-------- Supplied records
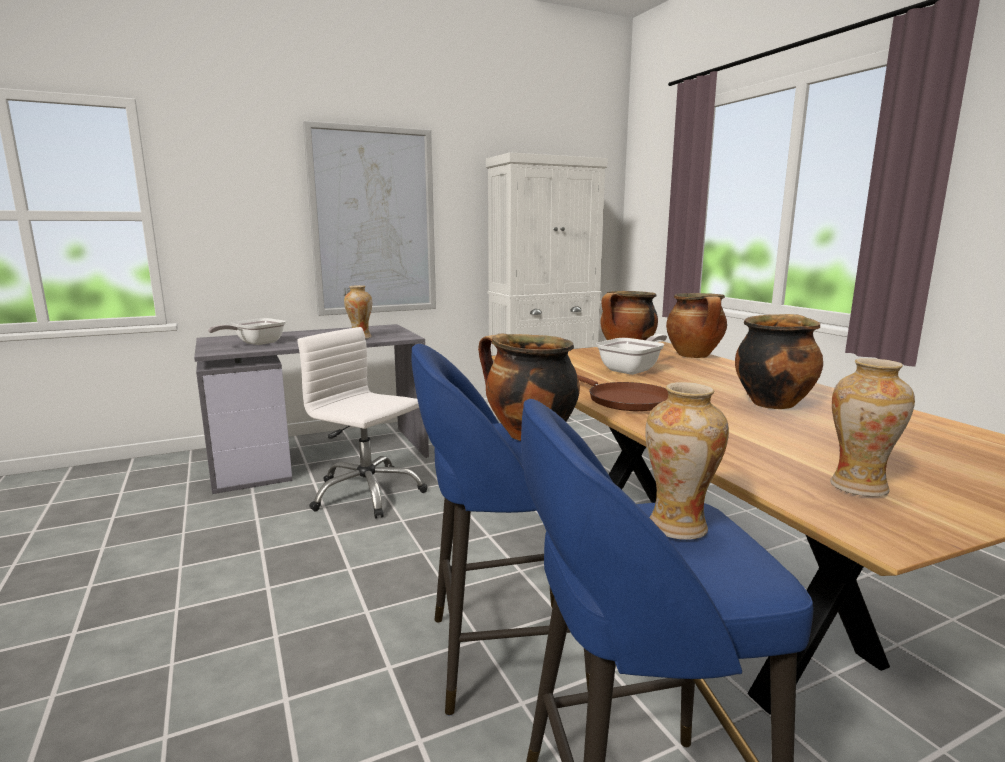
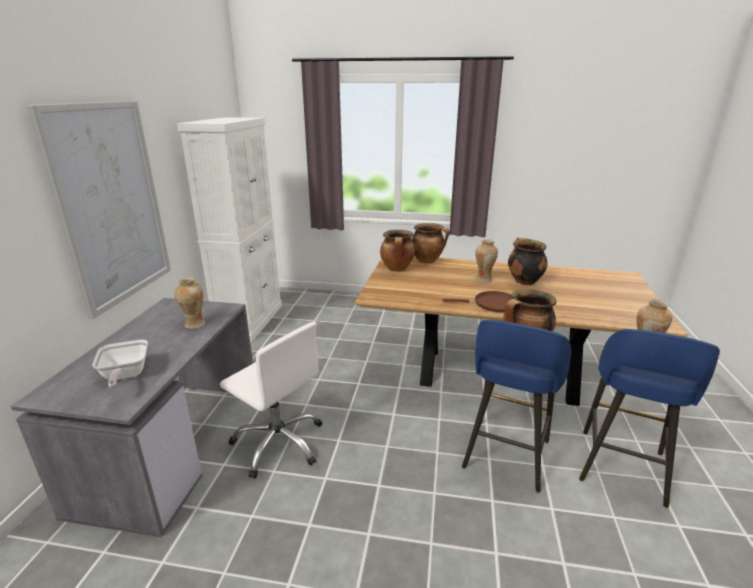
camera: 55 degrees left, 10 degrees up
(367, 493) = (279, 442): white office chair -> white office chair turned 120 degrees counterclockwise
(633, 370) = (438, 282): frying pan -> none
(858, 486) = (625, 310): vase -> vase (483, 279)

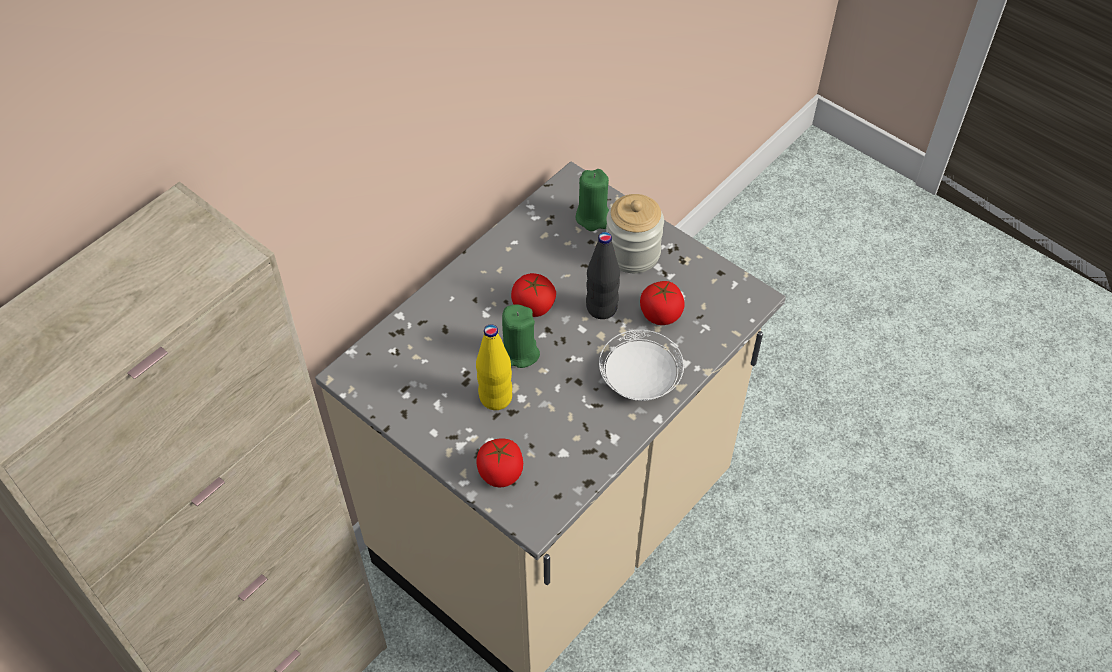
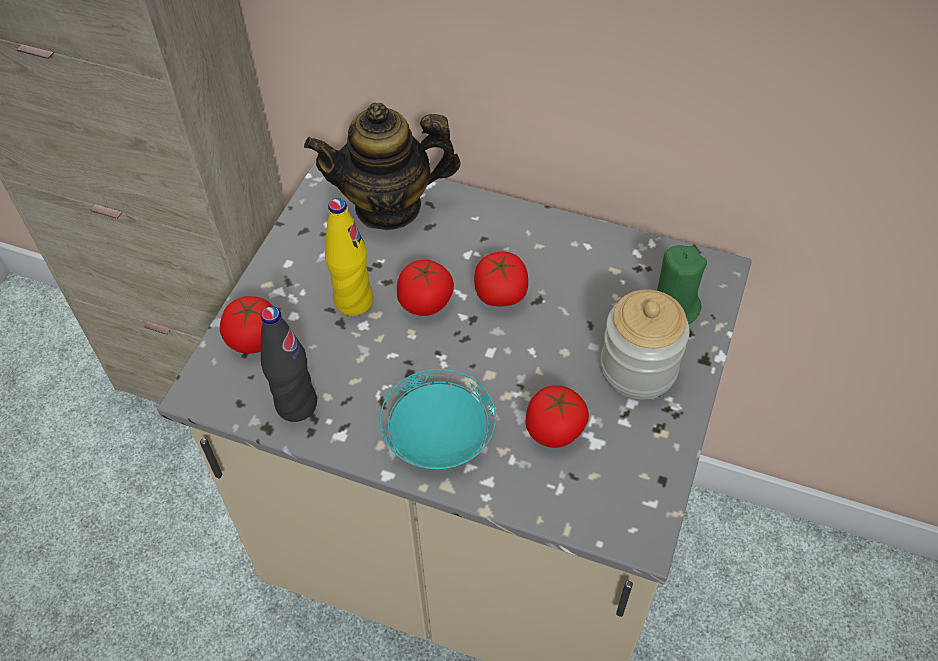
camera: 70 degrees right, 0 degrees up
(409, 349) = (388, 206): none -> teapot
(518, 353) = (425, 302): green candle -> tomato
(601, 308) = (531, 362): black bottle -> black bottle (296, 405)
(639, 379) = (438, 436): white plate -> turquoise plate

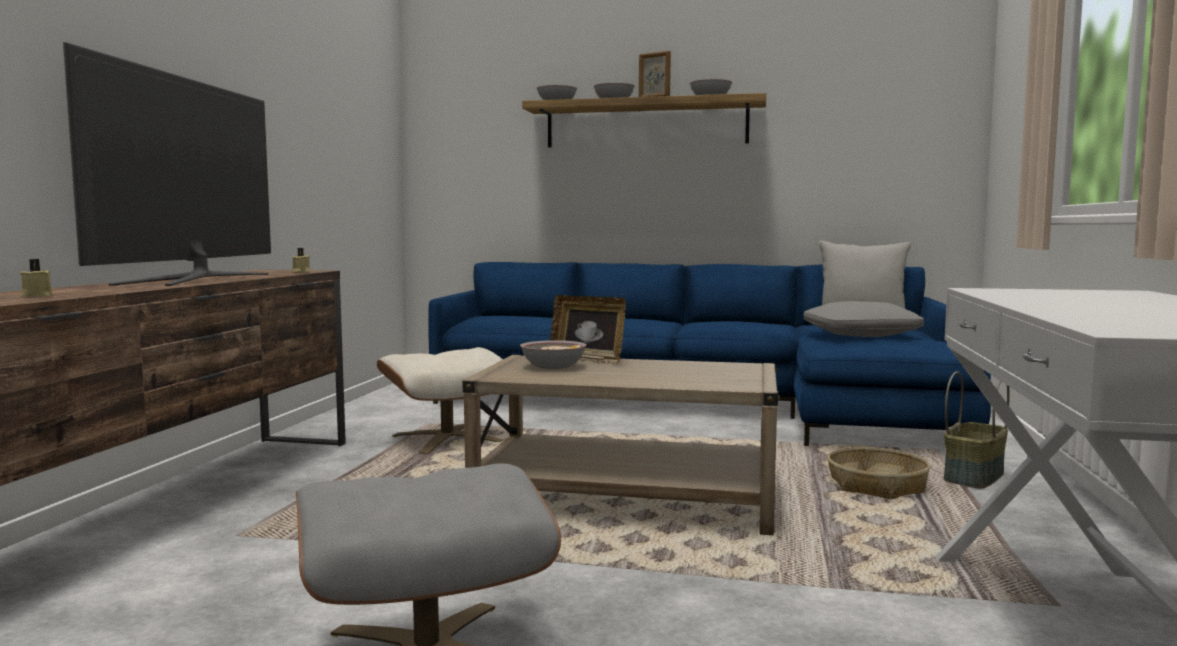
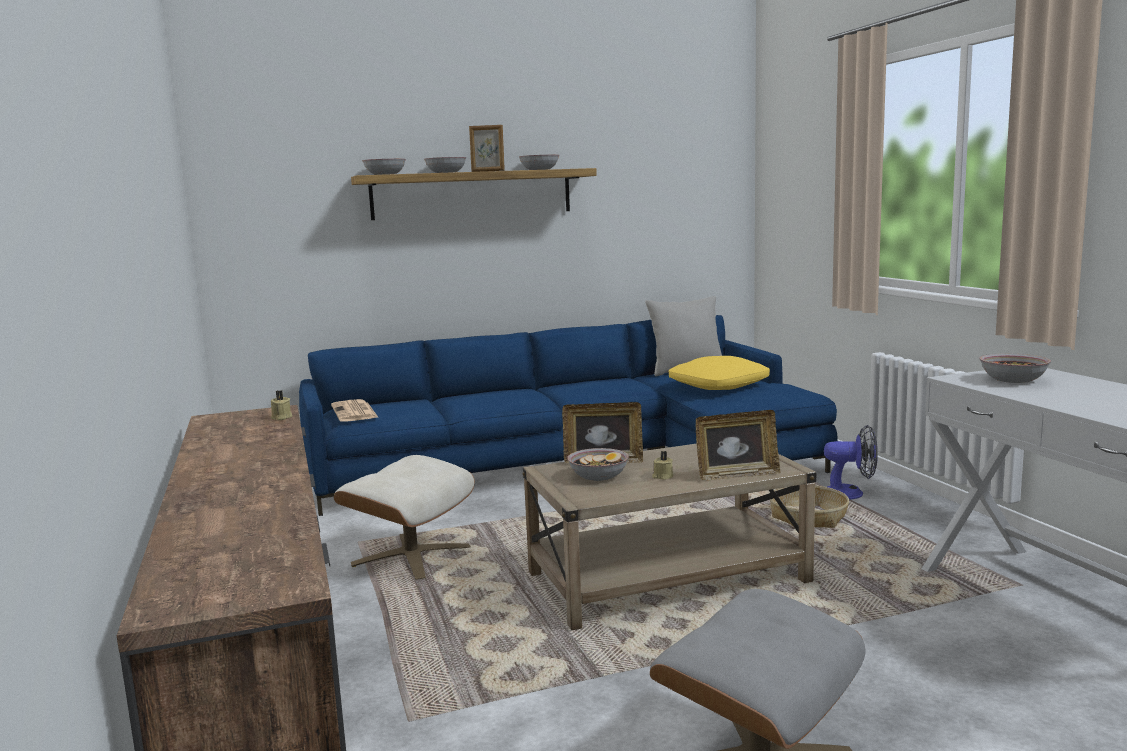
camera: 30 degrees left, 5 degrees up
(36, 296) = (260, 535): beige candle -> beige candle (662, 476)
(196, 279) = (242, 457): television -> none
(486, 316) = (355, 412): none -> newspaper
(683, 383) = (736, 475): none -> picture frame
(861, 334) = (718, 385): grey pillow -> yellow pillow
(972, 476) = (850, 493): basket -> fan
(1057, 294) = (1013, 380): none -> bowl

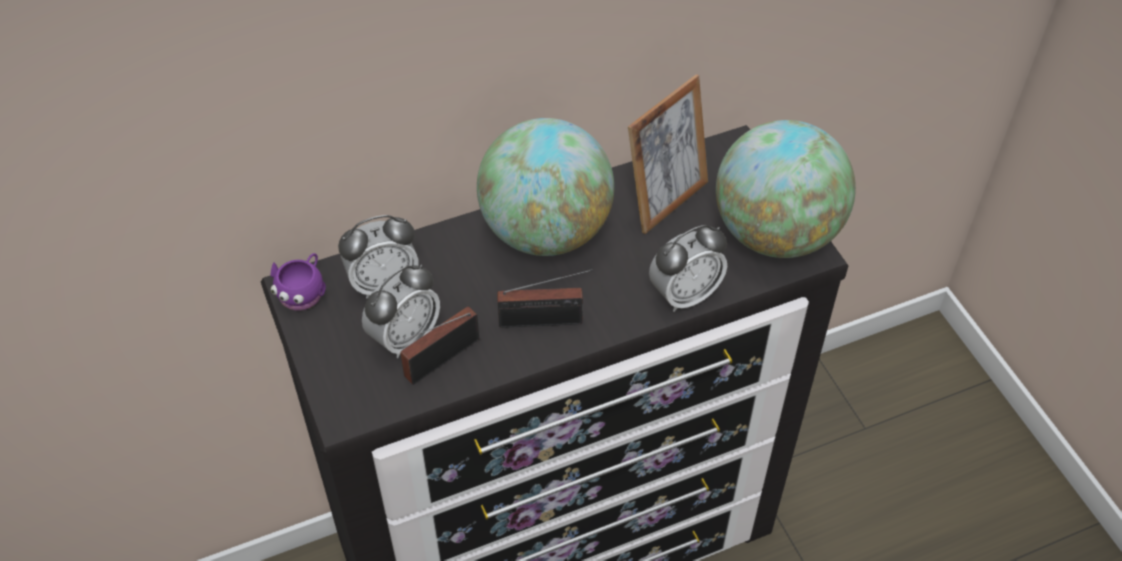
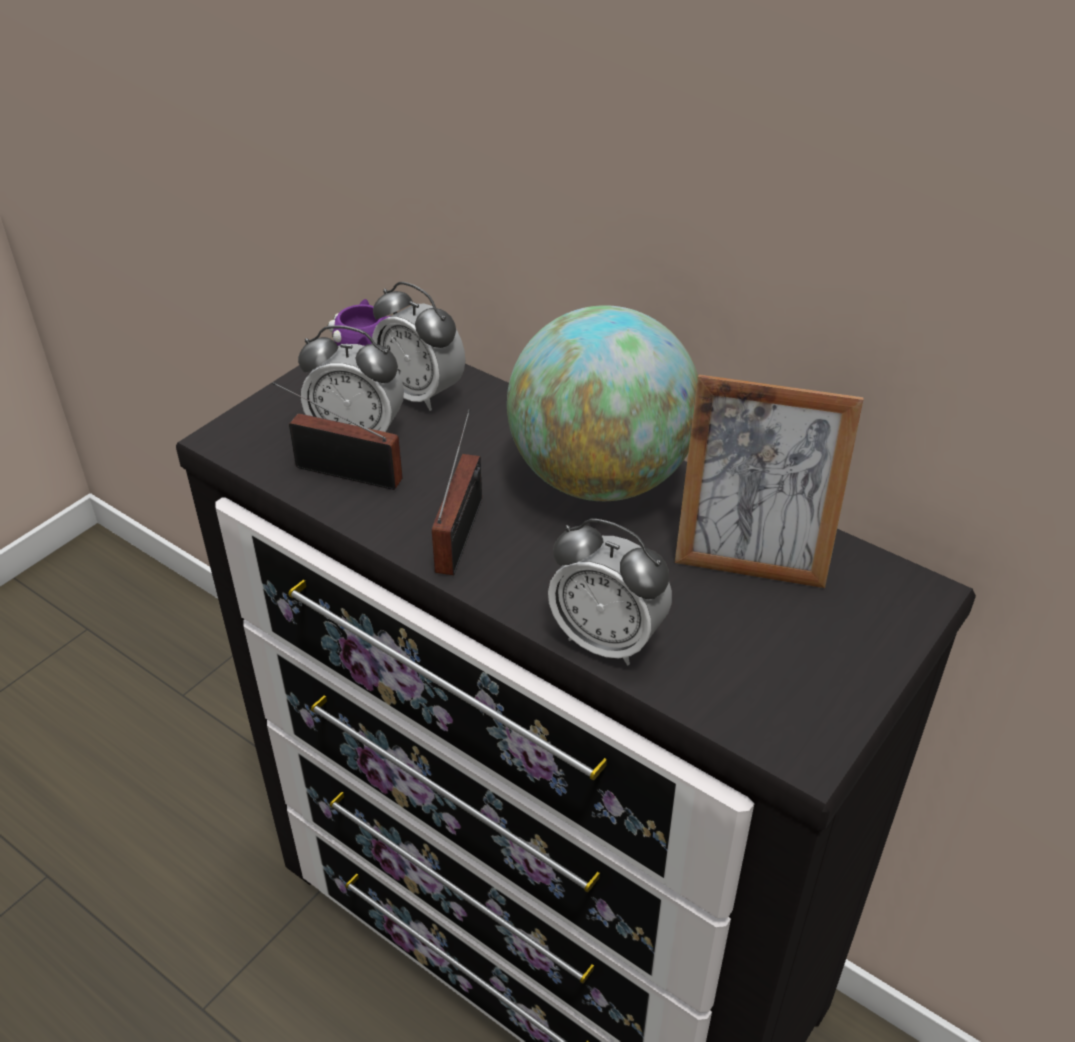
camera: 60 degrees right, 10 degrees down
(545, 321) = (462, 531): radio -> radio turned 135 degrees counterclockwise
(776, 233) = (803, 695): globe -> none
----------------
◆ Your objective ◆
Exact copy, no pictures: set down all the entries again as they stand.

◆ Your response ◆
camera: 55 degrees left, 10 degrees up
(367, 493) = (279, 442): white office chair -> white office chair turned 120 degrees counterclockwise
(633, 370) = (438, 282): frying pan -> none
(858, 486) = (625, 310): vase -> vase (483, 279)

camera: 70 degrees right, 0 degrees up
(409, 349) = (388, 206): none -> teapot
(518, 353) = (425, 302): green candle -> tomato
(601, 308) = (531, 362): black bottle -> black bottle (296, 405)
(639, 379) = (438, 436): white plate -> turquoise plate

camera: 30 degrees left, 5 degrees up
(36, 296) = (260, 535): beige candle -> beige candle (662, 476)
(196, 279) = (242, 457): television -> none
(486, 316) = (355, 412): none -> newspaper
(683, 383) = (736, 475): none -> picture frame
(861, 334) = (718, 385): grey pillow -> yellow pillow
(972, 476) = (850, 493): basket -> fan
(1057, 294) = (1013, 380): none -> bowl

camera: 60 degrees right, 10 degrees down
(545, 321) = (462, 531): radio -> radio turned 135 degrees counterclockwise
(776, 233) = (803, 695): globe -> none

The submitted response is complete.